In a time where the nation remains largely polarized and divided, Vermont’s top elected officials say it’s time to put politics aside.
“In the months ahead in preparing to take office and leading the lieutenant governor’s office, I will everyday put people before politics and try to work across the aisle,” said Molly Gray, Vermont’s Lt. Governor elect. “We need that now more than ever.”
Democratic candidate Molly Gray prevailed in the race for Lieutenant Governor, earning more votes than familiar republican Scott Milne. She’s ready to hit the ground running and focus on issues affecting Vermonters, like child-care, access to broadband, and helping small businesses recover from the pandemic.
“Those are the things I’ll be working on,” Gray said. “I look forward to working with Governor Phil Scott and the legislature but most importantly putting our communities at the forefront every single day.”
The two haven’t spoken since the results came in, but she hopes to connect with Scott in the coming days. The incumbent Republican Governor showed a similar bipartisan point of view Tuesday as he voted for Joe Biden, his first time ever voting democratic in a presidential election.

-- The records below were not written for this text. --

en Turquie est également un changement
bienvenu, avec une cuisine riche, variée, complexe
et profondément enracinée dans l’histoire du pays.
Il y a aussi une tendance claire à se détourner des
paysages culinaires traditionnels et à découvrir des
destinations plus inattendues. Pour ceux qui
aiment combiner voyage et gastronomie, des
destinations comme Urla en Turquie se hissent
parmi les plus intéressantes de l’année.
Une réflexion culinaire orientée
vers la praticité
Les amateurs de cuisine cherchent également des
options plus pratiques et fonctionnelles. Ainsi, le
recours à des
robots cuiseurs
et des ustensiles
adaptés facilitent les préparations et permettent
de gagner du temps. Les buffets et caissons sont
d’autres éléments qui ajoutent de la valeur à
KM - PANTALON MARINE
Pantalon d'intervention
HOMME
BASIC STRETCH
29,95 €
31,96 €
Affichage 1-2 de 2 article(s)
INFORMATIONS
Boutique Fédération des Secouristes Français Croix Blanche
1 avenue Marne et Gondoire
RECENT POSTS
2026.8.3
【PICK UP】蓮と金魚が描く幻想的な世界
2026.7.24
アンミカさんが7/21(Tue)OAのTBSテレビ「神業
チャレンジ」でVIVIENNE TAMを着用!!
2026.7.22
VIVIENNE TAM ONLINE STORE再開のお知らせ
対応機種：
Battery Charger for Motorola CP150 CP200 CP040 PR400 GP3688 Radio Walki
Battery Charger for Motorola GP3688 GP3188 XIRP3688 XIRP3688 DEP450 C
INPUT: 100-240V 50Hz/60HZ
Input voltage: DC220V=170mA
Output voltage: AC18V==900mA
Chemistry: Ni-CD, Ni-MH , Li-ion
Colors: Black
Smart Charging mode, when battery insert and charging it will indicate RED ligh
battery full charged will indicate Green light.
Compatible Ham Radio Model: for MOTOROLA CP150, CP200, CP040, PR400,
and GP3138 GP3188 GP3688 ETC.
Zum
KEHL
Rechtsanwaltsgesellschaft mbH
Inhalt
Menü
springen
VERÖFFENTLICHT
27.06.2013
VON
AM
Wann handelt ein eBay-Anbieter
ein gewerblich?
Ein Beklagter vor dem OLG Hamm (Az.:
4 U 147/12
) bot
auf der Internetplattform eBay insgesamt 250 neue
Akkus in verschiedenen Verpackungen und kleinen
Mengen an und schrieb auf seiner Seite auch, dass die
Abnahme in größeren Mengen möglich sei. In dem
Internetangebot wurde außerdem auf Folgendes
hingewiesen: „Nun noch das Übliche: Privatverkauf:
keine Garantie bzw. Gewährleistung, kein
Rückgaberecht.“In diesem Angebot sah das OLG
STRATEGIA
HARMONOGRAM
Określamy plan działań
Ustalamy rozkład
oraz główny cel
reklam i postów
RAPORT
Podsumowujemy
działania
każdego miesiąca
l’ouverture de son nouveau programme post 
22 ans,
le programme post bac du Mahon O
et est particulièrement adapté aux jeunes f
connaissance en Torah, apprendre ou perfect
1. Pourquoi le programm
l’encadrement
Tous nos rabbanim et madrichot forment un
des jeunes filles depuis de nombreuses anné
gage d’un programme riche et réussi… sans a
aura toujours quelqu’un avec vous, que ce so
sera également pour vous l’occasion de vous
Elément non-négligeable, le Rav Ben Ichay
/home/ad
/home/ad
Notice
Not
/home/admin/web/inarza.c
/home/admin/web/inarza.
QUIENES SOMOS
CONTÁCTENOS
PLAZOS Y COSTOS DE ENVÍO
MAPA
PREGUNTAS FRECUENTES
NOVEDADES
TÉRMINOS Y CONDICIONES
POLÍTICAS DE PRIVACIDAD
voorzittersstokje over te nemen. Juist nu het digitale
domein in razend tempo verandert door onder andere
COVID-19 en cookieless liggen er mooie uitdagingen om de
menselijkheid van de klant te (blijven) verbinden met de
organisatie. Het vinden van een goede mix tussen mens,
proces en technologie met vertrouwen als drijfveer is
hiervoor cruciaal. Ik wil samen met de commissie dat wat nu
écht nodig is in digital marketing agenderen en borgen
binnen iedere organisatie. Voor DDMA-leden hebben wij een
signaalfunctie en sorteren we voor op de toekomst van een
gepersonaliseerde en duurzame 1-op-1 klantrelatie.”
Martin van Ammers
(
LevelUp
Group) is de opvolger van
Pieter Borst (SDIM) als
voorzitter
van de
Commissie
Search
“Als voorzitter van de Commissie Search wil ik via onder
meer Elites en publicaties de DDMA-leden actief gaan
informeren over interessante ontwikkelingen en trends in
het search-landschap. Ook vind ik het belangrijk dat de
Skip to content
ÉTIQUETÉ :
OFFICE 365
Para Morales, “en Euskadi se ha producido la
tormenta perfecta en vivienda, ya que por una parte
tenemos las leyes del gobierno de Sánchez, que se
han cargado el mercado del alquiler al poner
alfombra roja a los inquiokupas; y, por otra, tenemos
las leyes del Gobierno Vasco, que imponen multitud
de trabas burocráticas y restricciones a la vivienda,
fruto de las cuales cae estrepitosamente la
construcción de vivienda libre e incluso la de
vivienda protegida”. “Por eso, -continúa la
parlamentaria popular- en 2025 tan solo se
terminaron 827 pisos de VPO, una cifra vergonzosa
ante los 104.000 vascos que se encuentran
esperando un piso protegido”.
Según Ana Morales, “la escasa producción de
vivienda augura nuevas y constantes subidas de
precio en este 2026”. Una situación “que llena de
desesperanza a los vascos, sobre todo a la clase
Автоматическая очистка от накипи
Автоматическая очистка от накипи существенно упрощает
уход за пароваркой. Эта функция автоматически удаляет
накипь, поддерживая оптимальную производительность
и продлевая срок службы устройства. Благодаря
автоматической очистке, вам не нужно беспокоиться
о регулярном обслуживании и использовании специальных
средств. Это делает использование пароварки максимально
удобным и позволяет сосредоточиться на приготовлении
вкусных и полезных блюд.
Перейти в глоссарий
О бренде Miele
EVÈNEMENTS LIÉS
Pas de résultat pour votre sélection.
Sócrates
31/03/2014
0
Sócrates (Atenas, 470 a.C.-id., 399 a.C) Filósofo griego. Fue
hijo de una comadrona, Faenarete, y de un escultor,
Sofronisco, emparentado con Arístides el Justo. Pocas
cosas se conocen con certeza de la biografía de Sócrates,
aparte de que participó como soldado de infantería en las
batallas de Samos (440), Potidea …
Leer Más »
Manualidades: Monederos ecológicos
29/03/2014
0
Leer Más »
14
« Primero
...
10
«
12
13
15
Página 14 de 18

“We’re so polarized here,we’re so divided and it’s become so tribal,” Gov. Scott said. “We need role models and leaders that will step up and pull us together.”
Gray adds her victory is also a win for all women across Vermont and hopes to send the message that government is accessible and women can have a seat at the table.
“Participation is possible, there’s no single pathway to elected office and 51% of our state is female,” she said. “I hope more and more women across the state think about running and my door will be open in the process.”